=== Document text ===
* * *
But then again it wouldn’t be a full-fledged annotation, and I couldn’t override the default behavior. But maybe I don’t even want that.

Right now, I think my implementation is very reasonable and very cost-effective. But maybe I should add postconditions too. They’d act covariantly; that could yield some more interesting theory.

Talking of theory: I’ve realized that it’s not only the @NotRunBy annotations that should act in a contravariant way and that can be used to statically detect problems with the concurrency invariants. That’s true for all annotations, as long as you assume that the annotations make the preconditions stricter. With @NotRunBy it’s easy to see that it makes the preconditions stricter, but @OnlyRunBy does the same, except in a much more radical way: It may very well reduce the allowed number of threads to just one, or even zero. Ignoring regular expressions, I could even prove this. Now, with predicate annotations, I can’t prove jack, but it’s still reasonable to make the assumption that an annotation makes a precondition stricter (or at least not less strict).

The result is that my subtyping relation can be applied to all the annotations that I provide in my library. That’s good.

Oh, while at the lab today, I also fixed a strange but pretty critical bug in DrJava: [ 1696060 ] Debugger Infinite Loop. Again, I heavily relied on the YourKit Java profiler to get an idea where DrJava gets stuck. After the first YourKit run, I realized that DrJava was deadlocking here:

java.awt.EventQueue.invokeAndWait(Runnable)
edu.rice.cs.util.swing.Utilities.invokeAndWait(Runnable)
edu.rice.cs.drjava.model.AbstractGlobalModel.setActiveDocument(OpenDefinitionsDocument)
edu.rice.cs.drjava.model.AbstractGlobalModel.openFile(FileOpenSelector)
edu.rice.cs.drjava.model.AbstractGlobalModel.getDocumentForFile(File)
edu.rice.cs.drjava.model.debug.jpda.JPDADebugger.scrollToSource(Location,
boolean)
edu.rice.cs.drjava.model.debug.jpda.JPDADebugger.scrollToSource(Location)
* * *
=== Material provided ===
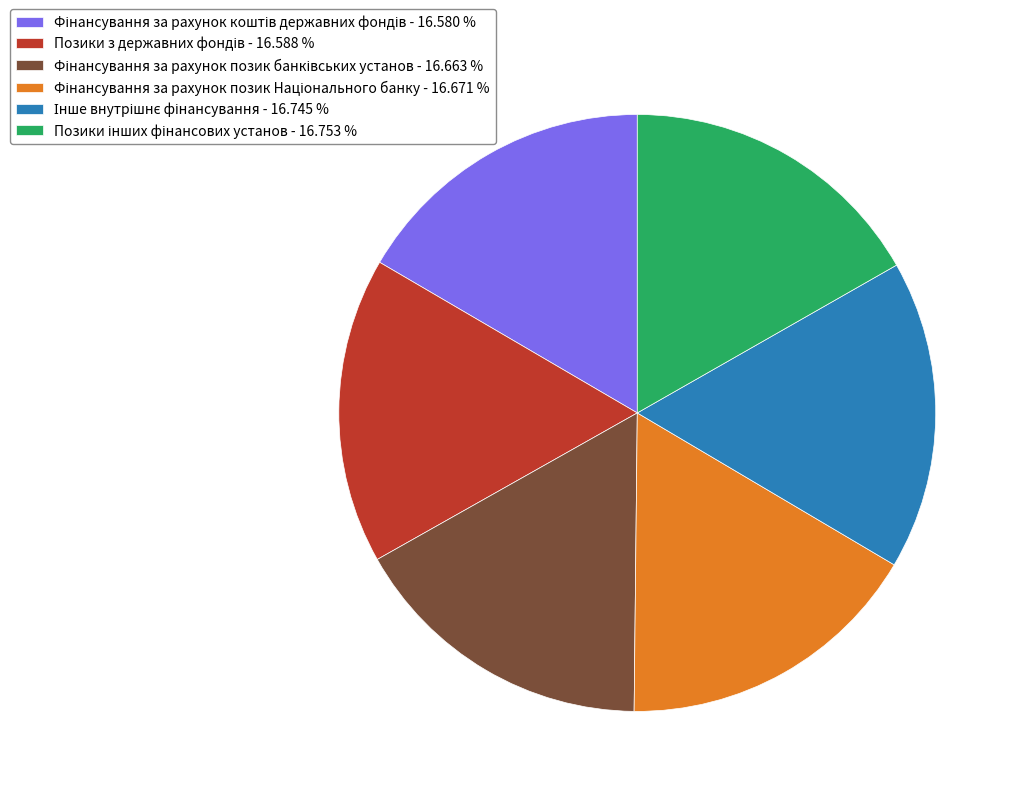

Is there a majority slice in this chart?

No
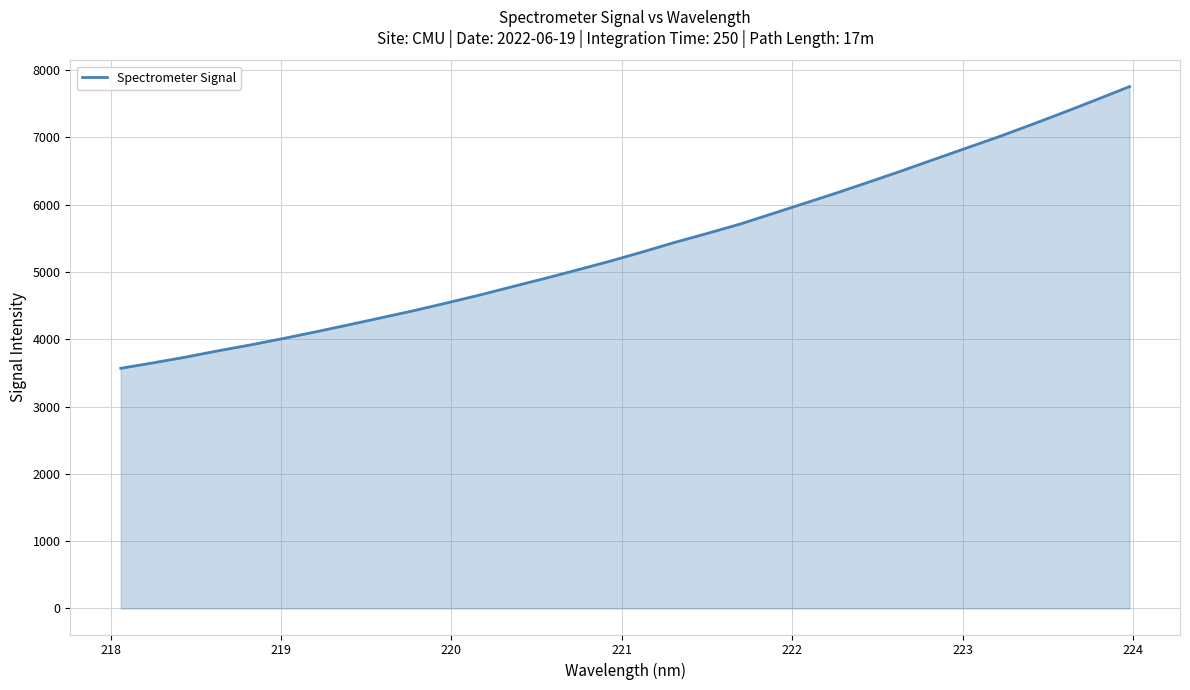

What is the difference between the maximum and minimum values?

4187.5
* * *
=== Work to complete ===
(a) Which distinct classes appear, by fully qualified name, in the stack trace in the annotations post?
(b) In the annotations post, what tool was used to find where DrJava gets stuck?

=== Task answers ===
(a)
java.awt.EventQueue
edu.rice.cs.util.swing.Utilities
edu.rice.cs.drjava.model.AbstractGlobalModel
edu.rice.cs.drjava.model.debug.jpda.JPDADebugger

(b) The YourKit Java profiler.